Experience Victorian era comedy at Gulfshore Playhouse

There’s barely a theater company in America that doesn’t have The Importance of Being Earnest somewhere in its repertoire, past or future; it’s such a delicious temptation to do. Oscar Wilde’s arch comedy skewers English society in white gloves, but with barbs so well-aimed and abundant it’s surprising Brittania’s upper-crust didn’t self-exile in mortification after it was published.

This month Gulfshore Playhouse yielded to that temptation and put Earnest on its own main stage The result is a lavish theatric spread that must have been a romp for the creative staff as much as the actors. Linda Buchanan’s richly colored sets lay out a drawing room in burgundy with rose overtones and a garden brimming with green that easily converts, with art nouveau wall panels, to a library. Kirche Leigh Zelle’s costumes are Victorian splendor on a mission: Lady Bracknell’s basketball-size leg-of-mutton sleeves actually work as weapons.

They also emphasize the redoubtable character of the play’s matriarchal figure. Augusta Bracknell may be only the aunt, but everyone needs her permission before they so much as serve a crumpet. Bracknell is the family’s arbiter on marriage, which will get tricky when her daughter Gwendolyn falls for a commoner of unknown parentage, an adoptee who was — horrors! — found in a handbag in Victoria Station.

The plot is insanely implausible and just as insanely hilarious. It revolves around the romantic comeuppance of two young dandies who dodge their social obligations with “duties” to look after an invented friend, Bunbury, or a profligate brother, Earnest. Their stories start bearing down on them when both fall in love with women who think they are one of their fictitious characters.

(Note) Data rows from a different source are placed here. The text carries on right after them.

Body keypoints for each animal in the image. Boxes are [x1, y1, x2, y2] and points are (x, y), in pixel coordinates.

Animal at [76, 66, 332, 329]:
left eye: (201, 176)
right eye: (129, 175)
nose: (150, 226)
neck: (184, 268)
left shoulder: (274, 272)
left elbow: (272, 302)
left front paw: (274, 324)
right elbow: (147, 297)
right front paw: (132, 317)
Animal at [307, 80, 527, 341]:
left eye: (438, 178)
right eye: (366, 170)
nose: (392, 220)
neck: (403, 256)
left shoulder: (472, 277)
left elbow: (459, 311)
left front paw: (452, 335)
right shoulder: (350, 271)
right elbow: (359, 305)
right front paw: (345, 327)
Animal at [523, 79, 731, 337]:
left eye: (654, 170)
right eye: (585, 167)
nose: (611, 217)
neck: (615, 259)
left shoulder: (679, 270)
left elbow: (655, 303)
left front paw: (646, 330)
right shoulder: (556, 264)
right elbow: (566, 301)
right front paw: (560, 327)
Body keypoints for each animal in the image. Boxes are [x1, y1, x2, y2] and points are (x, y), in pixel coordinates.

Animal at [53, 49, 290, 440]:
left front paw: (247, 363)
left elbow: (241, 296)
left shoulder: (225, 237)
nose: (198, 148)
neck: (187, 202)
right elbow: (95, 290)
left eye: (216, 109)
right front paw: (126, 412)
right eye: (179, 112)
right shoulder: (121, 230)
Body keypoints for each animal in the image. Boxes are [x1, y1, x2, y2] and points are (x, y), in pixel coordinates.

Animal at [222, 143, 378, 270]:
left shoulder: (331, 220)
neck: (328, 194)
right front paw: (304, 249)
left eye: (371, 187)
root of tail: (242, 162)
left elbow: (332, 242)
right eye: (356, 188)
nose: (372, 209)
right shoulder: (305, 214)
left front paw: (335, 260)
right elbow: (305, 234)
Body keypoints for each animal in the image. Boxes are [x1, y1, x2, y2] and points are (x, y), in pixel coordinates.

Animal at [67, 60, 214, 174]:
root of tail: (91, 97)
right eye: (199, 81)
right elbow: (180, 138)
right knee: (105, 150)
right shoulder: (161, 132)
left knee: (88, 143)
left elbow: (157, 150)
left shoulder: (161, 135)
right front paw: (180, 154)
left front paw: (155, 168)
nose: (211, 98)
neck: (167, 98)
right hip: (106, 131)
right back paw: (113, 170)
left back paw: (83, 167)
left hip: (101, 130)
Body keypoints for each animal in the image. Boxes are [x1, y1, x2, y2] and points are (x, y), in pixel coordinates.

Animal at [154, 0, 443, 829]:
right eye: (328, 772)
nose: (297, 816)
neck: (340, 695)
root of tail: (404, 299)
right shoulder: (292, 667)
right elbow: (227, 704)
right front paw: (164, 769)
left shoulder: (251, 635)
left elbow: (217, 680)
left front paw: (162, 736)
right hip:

Much of the humor in Earnest is less shaping the plot than delivering playwright Oscar Wilde’s wonderful shots at Victoriana’s vacuous elites.  (“The very essence of romance is uncertainty. If ever I get married, I’ll certainly try to forget the fact.” “In matters of grave importance, style, not sincerity, is the vital thing.”)

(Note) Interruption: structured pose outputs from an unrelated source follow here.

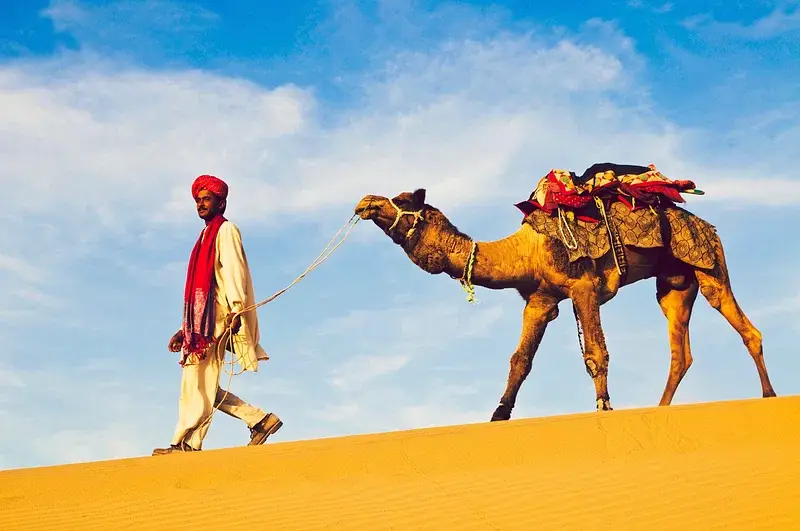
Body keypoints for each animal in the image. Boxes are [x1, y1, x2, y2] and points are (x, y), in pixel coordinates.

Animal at [353, 187, 777, 421]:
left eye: (402, 201)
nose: (365, 202)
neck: (527, 251)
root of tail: (709, 226)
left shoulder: (583, 286)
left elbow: (595, 354)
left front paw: (604, 407)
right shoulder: (540, 300)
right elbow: (520, 361)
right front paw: (498, 415)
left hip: (709, 263)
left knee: (745, 326)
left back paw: (770, 397)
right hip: (673, 285)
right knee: (681, 353)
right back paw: (660, 408)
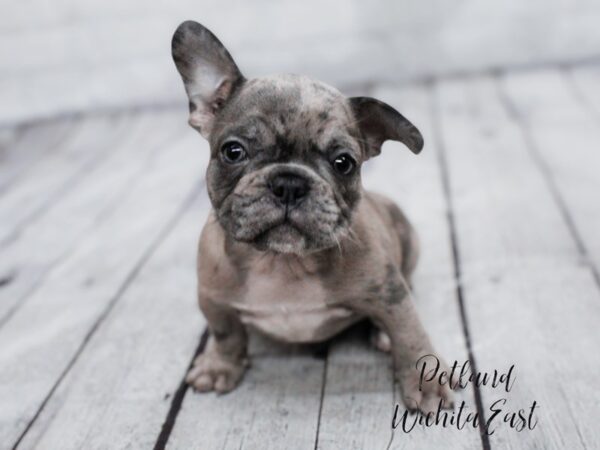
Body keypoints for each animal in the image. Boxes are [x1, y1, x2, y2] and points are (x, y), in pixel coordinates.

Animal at [171, 21, 452, 412]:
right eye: (233, 151)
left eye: (344, 162)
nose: (289, 183)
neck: (282, 263)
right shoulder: (214, 300)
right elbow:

Primarily in the first act, this production doesn’t serve that well by ramping up physical expression and turning its horseplay a little too fey to make its characters, especially Algernon, sympathetic. It takes the arrival of the formidable Lady Bracknell to tone things down, and Kate Eastwood Norris nails the role with a panache every Mother Superior dreams of. Her Bracknell is a bellwether for withering wit; every scene is about to get a lift when she enters.

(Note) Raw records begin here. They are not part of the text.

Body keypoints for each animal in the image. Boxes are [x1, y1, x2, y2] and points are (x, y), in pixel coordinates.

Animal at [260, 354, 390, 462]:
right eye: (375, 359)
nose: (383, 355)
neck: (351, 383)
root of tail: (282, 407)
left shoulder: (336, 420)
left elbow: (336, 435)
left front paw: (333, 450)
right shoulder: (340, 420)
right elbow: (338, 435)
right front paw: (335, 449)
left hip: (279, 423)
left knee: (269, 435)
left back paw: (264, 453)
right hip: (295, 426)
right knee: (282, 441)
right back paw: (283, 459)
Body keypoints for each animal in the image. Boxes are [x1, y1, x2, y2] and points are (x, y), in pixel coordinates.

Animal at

Bracknell has two of the best proteges ever in her niece, Gwendolyn Fairfax (Kate Marilley), and her would-be niece-in-law, Cecily Cardew (Ella Olesen). The two exude the confidence of beautiful young women whose preoccupation with romance would never hinder their looking after their own best interests. (“I never change — except in my affections.”)

When Cecily (Ella Olesen) and Gwendolyn (Kate Marilley) join forces, some tales from their suitors are about to be exposed in The Importance of Being Earnest at Gulfshore Playhouse. Photo by Nick Adams

The overdone first-act mugging aside, the two women have equally vapid partners in Algernon Montcrief and John Worthing. James Evans and Tony Carter create two comically self-aware versions of the idle rich — those gentlemen-in-training who belonged to a fraternity in college you wouldn’t dare aspire to join. And they couldn’t have better service than from Michael Ehlers, who deftly pivots from stone-faced butler to harried tea server in the two households.

But some of the funniest exchanges come from Karen Peakes as Miss Prism, Cecily’s tutor, and Richard Hollis as the Rev. Canon Chasuble. These two are so proper they likely keep their underwear on for their baths. But when they attempt conversation with each other, they continually drop unintentional double entendres and only burrow in deeper trying to extract themselves.

The Importance of Being Earnest is a sidesplitting reminder that moral superiority is inevitably accompanied by an idiot perspective. This production, from Kristen Coury as director, generally serves that moral elegantly.

You don’t have to go expecting only drawing-room giggles, either; there are outright throw-back-your-head-and-howl laughs here. So undignified of us.